#### Written tasks
[1] Answer from the Neutral Milk Hotel commentary:
(a) What month and year does the writer give as the present moment?
(b) What sealed the deal for the writer to buy the album?
(c) What is the name of the young man whose voice the writer describes?
[2] Please extend the Neutral Milk Hotel commentary, picking up after its final sentence.

#### Text section

↓

“If there’s one track that I’m probably going to regret putting in the top ten of this thing, it’s this one, care of the outfit known as Neutral Milk Hotel, which seems to be concerned with dying and death and whatever happens (or doesn’t) afterwards, which of course throws light back on before, life itself, the whole mad aeroplane journey across the wide open ocean of eternity. But it’s too recent, I fear, too close. The song hasn’t had time to flip through its half-life, get overplayed or whatever, die a death and then re-emerge as … well, who knows? Because that’s what music does, for me anyway. The stuff I truly love. And right now, right here, June sometime, calendar year 2001, I’m f***ing in love with In The Aeroplane Over The Sea, the album and the song, and the band, about whom I know pretty much nothing beyond what the album cover tells me … and it’s a great f***ing album cover, the kind of thing you have to have on vinyl if only to maximize the size of the imagery.
Which honestly is why I bought it. I liked what I was hearing in the record store but it was the cover that sealed the deal. The whole thing throws me back to a time when the whole package mattered absolutely, you wouldn’t think of not listening to it all in one go, headphones on, the cover in your lap. And then there’s the voice, the way it wraps itself around the delirious gush of words, young man by name of Jeff Mangum finding an entirely new way to deliver the poetry of his soul. And the band‘s right there with him the whole way, your basic bass-drums-guitar core, but also organ trumpet flugelhorn trombone saxophone zanzithophone banjo – whatever it takes to punch a hole through to a whole new sonic universe. Or not. Because I could be wrong. It could be too soon to lay so much praise on any record. It is too soon. But what can I do? I’m in love. I’m a fool.” (Philip Random)
“I’m pretty sure this is one of those it’s-not-about-what-you-think-it’s-about songs, even if you think the ‘I Love You Jesus Christ’ stuff is just being ironic. Because there’s a level of sublime madness at work here in the Neutral Milk Hotel (call it surrealism, I guess) where Jesus is at least as real and miraculous as any carrot flowers, but the higher reality isn’t in the words anyway, it’s where they allow the music to go, the great waves unleashed, a perfect storm, except its not wind and rain but multi-colours, psychedelic and pure … and yeah, looking down from on high, the Lord God in Heaven smiles and knows that it is good, because multi-coloured psychedelia never killed anybody, just amused and enthused and perhaps confused them.” (Philip Random)

↑

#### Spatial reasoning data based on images
↓

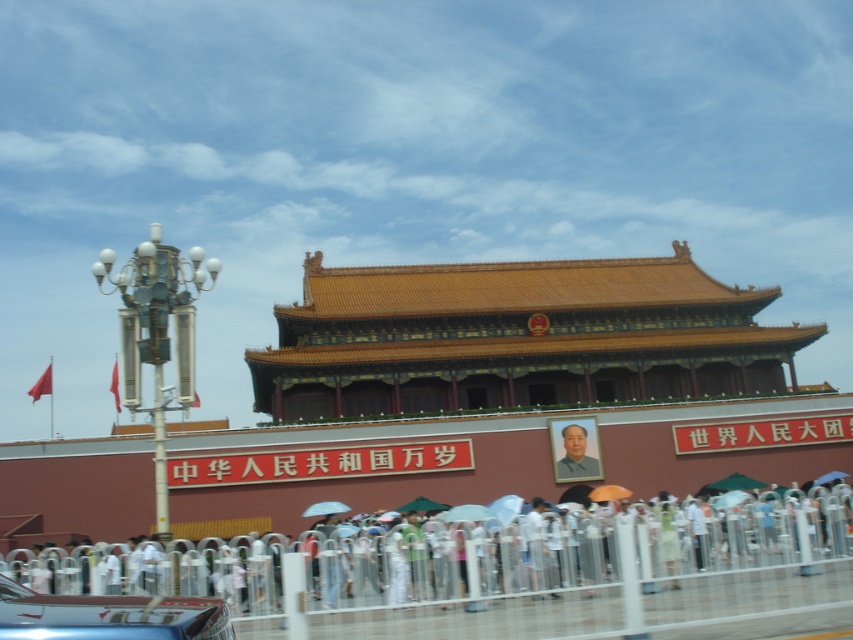
Question: Which of the following is the farthest from the observer?

Choices:
 (A) smooth gray portrait at center
 (B) metallic blue car at lower left
 (C) brown/golden/stone palace at center

Answer: (A)

Question: Can you confirm if golden glazed tile roof at center is thinner than smooth gray portrait at center?

Choices:
 (A) yes
 (B) no

Answer: (B)

Question: Can you confirm if brown/golden/stone palace at center is smaller than smooth gray portrait at center?

Choices:
 (A) no
 (B) yes

Answer: (A)

Question: Which object is farther from the camera taking this photo?

Choices:
 (A) white metal fence at lower center
 (B) smooth gray portrait at center
 (C) golden glazed tile roof at center
 (D) brown/golden/stone palace at center

Answer: (C)

Question: Which object is the closest to the white metal fence at lower center?

Choices:
 (A) brown/golden/stone palace at center
 (B) metallic blue car at lower left

Answer: (B)

Question: Is white metal fence at lower center positioned before golden glazed tile roof at center?

Choices:
 (A) no
 (B) yes

Answer: (B)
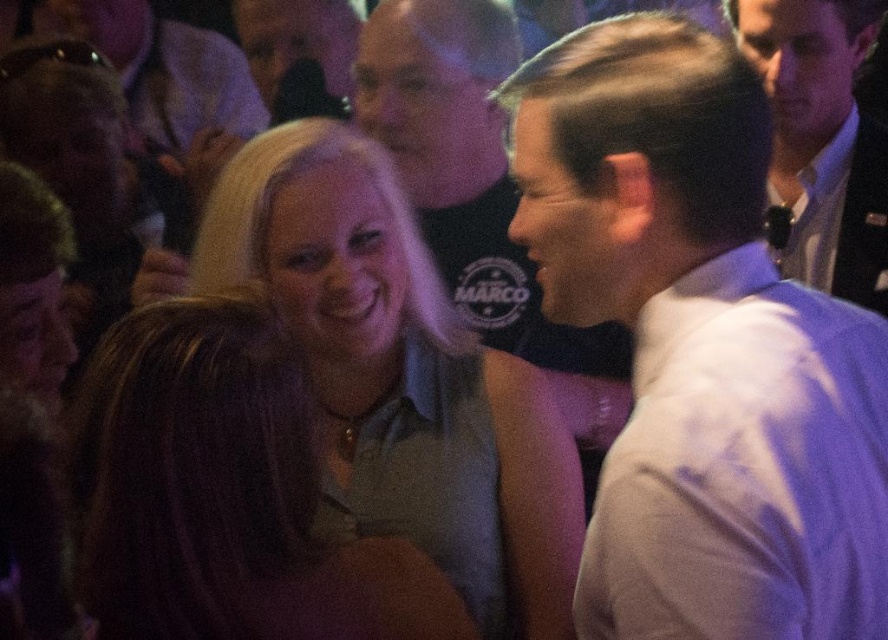
You are at the point marked as point (390, 360). What is the closest object to you?

The closest object to you at point (390, 360) is the light gray sleeveless top at center.

You are at a party and want to find the matte gray shirt at center. Based on the coordinates provided, can you confirm if the point marked at (223,493) is the correct location for the matte gray shirt at center?

Yes, the point marked at (223,493) corresponds to the matte gray shirt at center as per the coordinates provided.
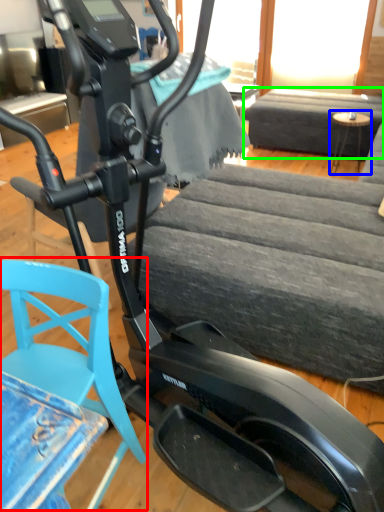
Question: Estimate the real-world distances between objects in this image. Which object is closer to swivel chair (highlighted by a red box), table (highlighted by a blue box) or couch (highlighted by a green box)?

Choices:
 (A) table
 (B) couch

Answer: (A)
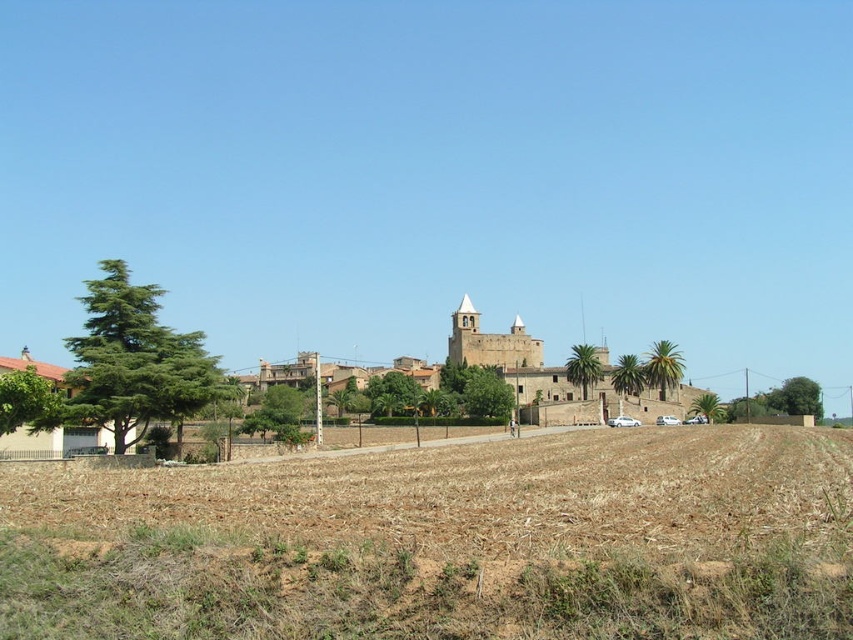
You are a farmer standing at the edge of the brown soil at lower center. You want to reach the brown stone town at center to deliver some crops. Which direction should you walk to get there?

The brown soil at lower center is not as tall as the brown stone town at center, so you should walk towards the higher elevation where the brown stone town at center is located.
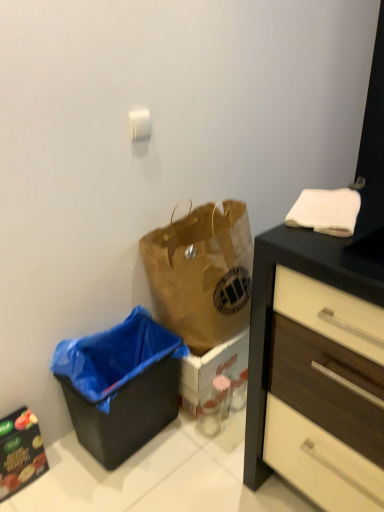
Question: Is black glossy cabinet at lower left looking in the opposite direction of brown paper bag at center?

Choices:
 (A) no
 (B) yes

Answer: (A)

Question: Is black glossy cabinet at lower left located outside brown paper bag at center?

Choices:
 (A) no
 (B) yes

Answer: (B)

Question: From the image's perspective, is black glossy cabinet at lower left on brown paper bag at center?

Choices:
 (A) no
 (B) yes

Answer: (A)

Question: Would you say brown paper bag at center is part of black glossy cabinet at lower left's contents?

Choices:
 (A) no
 (B) yes

Answer: (A)

Question: Can you confirm if black glossy cabinet at lower left is bigger than brown paper bag at center?

Choices:
 (A) no
 (B) yes

Answer: (A)

Question: From the image's perspective, is black glossy cabinet at lower left beneath brown paper bag at center?

Choices:
 (A) yes
 (B) no

Answer: (A)

Question: From the image's perspective, is black plastic recycling bin at lower left under black glossy cabinet at lower left?

Choices:
 (A) no
 (B) yes

Answer: (A)

Question: Can you confirm if black plastic recycling bin at lower left is bigger than black glossy cabinet at lower left?

Choices:
 (A) no
 (B) yes

Answer: (B)

Question: Can you confirm if black plastic recycling bin at lower left is positioned to the right of black glossy cabinet at lower left?

Choices:
 (A) no
 (B) yes

Answer: (B)

Question: Is black plastic recycling bin at lower left not near black glossy cabinet at lower left?

Choices:
 (A) yes
 (B) no

Answer: (B)

Question: Is black plastic recycling bin at lower left outside black glossy cabinet at lower left?

Choices:
 (A) no
 (B) yes

Answer: (B)

Question: Is black plastic recycling bin at lower left aimed at black glossy cabinet at lower left?

Choices:
 (A) yes
 (B) no

Answer: (B)

Question: Is brown paper bag at center not inside black glossy cabinet at lower left?

Choices:
 (A) yes
 (B) no

Answer: (A)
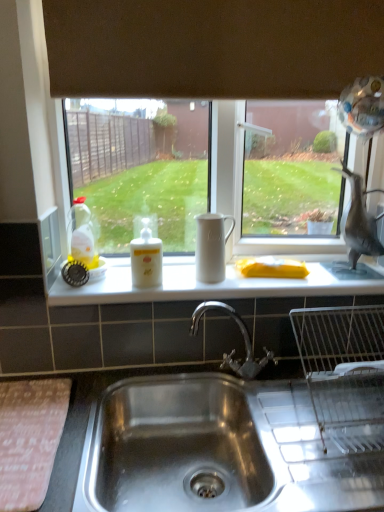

↑

#### Answers to the exercise
[1]
(a) June, 2001
(b) The cover
(c) Jeff Mangum

[2]
“It says 1968 on the record jacket but this Taj Mahal stomper is pure 1998 for me, serving as a personal anthem while I scaled back certain extremes of lifestyle, making that decision that most of us make as we see our forties looming – to not just burn out, but to change, because change is good, certainly the kind you choose to make. Like maybe opening your mind, maybe starting to actually ‘get’ the blues. Not just the obvious stuff, howling and mean. No, the real stuff, or real enough anyway, whatever Taj Mahal was digging up and dealing out way back when.” (Philip Random)
“The cut-off date for this list is officially August 2000, because that’s when I started putting it together, though you may have noticed there’s precious little in the way of 1990s stuff included. This is because it’s an all vinyl apocalypse that I’m exploring here and I pretty much stopped buying new vinyl in 1989, mainly because that’s when CDs took over (for worse more than better, I’d argue, but that’s a whole other tangent). One album I did need to own on vinyl was 1998’s In The Aeroplane Over The Sea by Neutral Milk Hotel. Because the cover’s a damned fine work of art, so I wanted it big, and because it just had to be heard in analogue form, with hisses and crackles, and all manner of other sweet imprecisions. And, in the case of Holland 1945, all that semen staining the mountaintops.” (Philip Random)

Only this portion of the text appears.